Mike Morrison joined as Program Director from WXPN in Philadelphia. Nicole Sandler, formerly with KLOS and The Mark & Brian Show, joined for middays. The station later hired Chuck Moshontz, also from KLOS and paired him with Nicole to do mornings. After the first year, Sandler was promoted to Music Director. Others on the staff included Mimi Chen, Rich Guzmán, Terry Gladstone, Anita Gevinson and Merilee Kelly. The "KSCA Music Hall" (the hallway outside the deejay booth) hosted live performances by dozens of artists, some of whom had their debuts there before going on to superstardom, including the Dave Matthews Band.

The AAA format lasted until midnight on February 5, 1997, when Golden West Broadcasting sold off its last radio property. The last song on "FM 101.9" was "Her Majesty" by The Beatles, which was preceded by a brief monologue from general manager of KSCA, Bill Ward.

===Switch to Spanish-language programming===
KSCA was bought by the Heftel Broadcasting Corporation in February 1997 for $112.5 million. At 12:15 a.m. on February 5, the station signed off the air for about six hours; around 6:15 that evening, following a 12-hour loop of a laugh track, KSCA became "La Nueva 101.9," switching to a Spanish-language Ranchera music format, aimed at Los Angeles' growing Mexican-American population. At the time, Southern California only had a couple of full power FM stations broadcasting in Spanish; KLVE, airing a Latin Soft AC format, and KLAX-FM, which was also broadcasting Regional Mexican music.

KSCA's morning host, Eddie "Piolín" Sotelo, co-sponsored a large immigration rally in Los Angeles on March 25, 2006, along with other local radio personalities including KLAX's "El Cucuy" Renán Almendaríz. An estimated half-million protesters marched through Downtown Los Angeles. The morning show is now called "El Bueno, La Mala y El Feo" ("The Good, The Bad and The Ugly").

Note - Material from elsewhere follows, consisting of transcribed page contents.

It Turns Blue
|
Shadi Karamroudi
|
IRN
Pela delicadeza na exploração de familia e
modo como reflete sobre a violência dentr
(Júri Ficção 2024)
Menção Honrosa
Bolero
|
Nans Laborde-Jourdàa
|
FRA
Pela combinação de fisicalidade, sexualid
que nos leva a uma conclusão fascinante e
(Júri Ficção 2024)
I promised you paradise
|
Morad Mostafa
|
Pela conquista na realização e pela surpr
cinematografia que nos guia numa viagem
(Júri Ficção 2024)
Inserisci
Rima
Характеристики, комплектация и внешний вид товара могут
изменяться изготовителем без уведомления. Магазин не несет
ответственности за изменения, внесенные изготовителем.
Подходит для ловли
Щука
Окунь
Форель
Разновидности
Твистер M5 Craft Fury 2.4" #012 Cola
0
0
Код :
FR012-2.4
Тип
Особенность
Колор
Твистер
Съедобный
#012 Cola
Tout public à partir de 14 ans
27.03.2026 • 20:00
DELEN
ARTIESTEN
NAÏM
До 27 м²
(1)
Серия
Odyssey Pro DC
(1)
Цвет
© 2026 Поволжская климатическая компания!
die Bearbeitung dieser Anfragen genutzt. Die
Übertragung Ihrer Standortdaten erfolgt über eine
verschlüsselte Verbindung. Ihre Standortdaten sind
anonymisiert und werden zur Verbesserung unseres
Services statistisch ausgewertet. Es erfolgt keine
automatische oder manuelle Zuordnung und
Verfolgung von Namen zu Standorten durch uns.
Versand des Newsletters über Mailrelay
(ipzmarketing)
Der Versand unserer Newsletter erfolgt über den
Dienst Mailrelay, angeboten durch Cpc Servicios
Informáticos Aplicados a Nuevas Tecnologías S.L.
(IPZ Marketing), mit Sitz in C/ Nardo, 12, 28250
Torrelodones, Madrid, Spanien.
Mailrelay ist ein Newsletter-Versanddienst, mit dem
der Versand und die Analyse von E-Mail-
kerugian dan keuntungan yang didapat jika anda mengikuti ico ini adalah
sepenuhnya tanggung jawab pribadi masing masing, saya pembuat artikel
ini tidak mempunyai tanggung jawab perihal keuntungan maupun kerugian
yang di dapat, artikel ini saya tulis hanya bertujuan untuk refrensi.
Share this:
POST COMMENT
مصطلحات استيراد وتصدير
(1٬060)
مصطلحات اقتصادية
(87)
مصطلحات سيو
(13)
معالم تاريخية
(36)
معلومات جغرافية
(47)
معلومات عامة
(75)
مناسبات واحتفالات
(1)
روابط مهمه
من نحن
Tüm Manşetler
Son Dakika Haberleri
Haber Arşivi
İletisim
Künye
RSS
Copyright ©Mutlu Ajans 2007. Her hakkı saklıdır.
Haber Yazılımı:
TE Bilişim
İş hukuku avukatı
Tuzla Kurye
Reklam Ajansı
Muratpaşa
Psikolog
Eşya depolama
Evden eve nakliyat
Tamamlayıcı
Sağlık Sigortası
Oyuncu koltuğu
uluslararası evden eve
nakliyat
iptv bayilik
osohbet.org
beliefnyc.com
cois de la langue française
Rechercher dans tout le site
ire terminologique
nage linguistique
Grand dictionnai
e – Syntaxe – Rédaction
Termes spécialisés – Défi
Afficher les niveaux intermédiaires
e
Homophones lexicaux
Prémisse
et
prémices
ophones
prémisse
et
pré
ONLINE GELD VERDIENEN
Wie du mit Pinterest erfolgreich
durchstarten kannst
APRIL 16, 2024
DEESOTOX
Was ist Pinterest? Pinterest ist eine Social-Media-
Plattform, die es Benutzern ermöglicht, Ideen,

On September 16, 2011, KSCA rebranded as "LA 101.9". On March 1, 2016, the station rebranded again to "Zona MX 101.9". However, KSCA would return to the "LA 101.9" branding. On Sunday February 5, 2023, The Station Would Rebrand To LA Nueva 101.9, A tribute to the station when it first began in February 5, 1997.

In March 2019, KSCA joined the Uforia Audio Network, one of two networks owned by Univision. The current station on air hosts are; El Bueno, La Mala, y El Feo from 4AM-10AM, El Show Del Raton from 10AM-3PM, El Free-Guey Show from 3PM-7PM, Las Repegadas from 7PM-9PM, y DJ Christian from 9PM-12AM.